Restate the lines word for word, from the one containing "Victor Nilsson Lindelöf vinner Europa" through the last line of the entries below, without any other lines.

Extracted records
────────────────────────────────────────

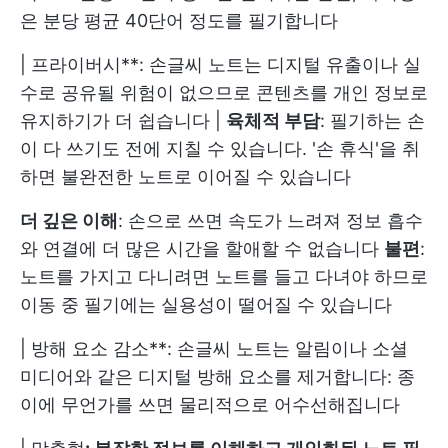
은 분당 평균 40단어 정도를 필기합니다
| 프라이버시**: 손글씨 노트는 디지털 유출이나 실
수로 공유될 위험이 없으므로 콘텐츠를 개인 정보로
유지하기가 더 쉽습니다 |
육체적 부담
: 필기하는 손
이 다 쓰기도 전에 지칠 수 있습니다. '손 휴식'을 취
하면 불완전한 노트로 이어질 수 있습니다
더 깊은 이해
: 손으로 쓰면 속도가 느려져 정보 흡수
와 연결에 더 많은 시간을 할애할 수 없습니다
불편
:
노트를 가지고 다니려면 노트를 들고 다녀야 하므로
이동 중 필기에는 실용성이 떨어질 수 있습니다
| 방해 요소 감소**: 손글씨 노트는 알림이나 소셜
미디어와 같은 디지털 방해 요소를 제거합니다: 종
이에 무언가를 쓰면 물리적으로 어수선해집니다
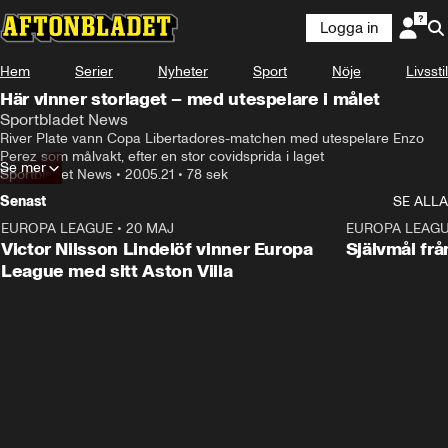
Logga in
Hem
Serier
Nyheter
Sport
Nöje
Livsstil
Här vinner storlaget – med utespelare i målet
Sportbladet News
River Plate vann Copa Libertadores-matchen med utespelare Enzo 
Perez som målvakt, efter en stor covidsprida i laget
Se mer
Sportbladet News
•
20.05.21
•
78 sek
Senast
SE ALLA
EUROPA LEAGUE
•
20 MAJ
1:32
EUROPA LEAG
Victor Nilsson Lindelöf vinner Europa
Självmål frå
League med sitt Aston Villa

────────────────────────────────────────

# Result
Victor Nilsson Lindelöf vinner Europa
Självmål frå
League med sitt Aston Villa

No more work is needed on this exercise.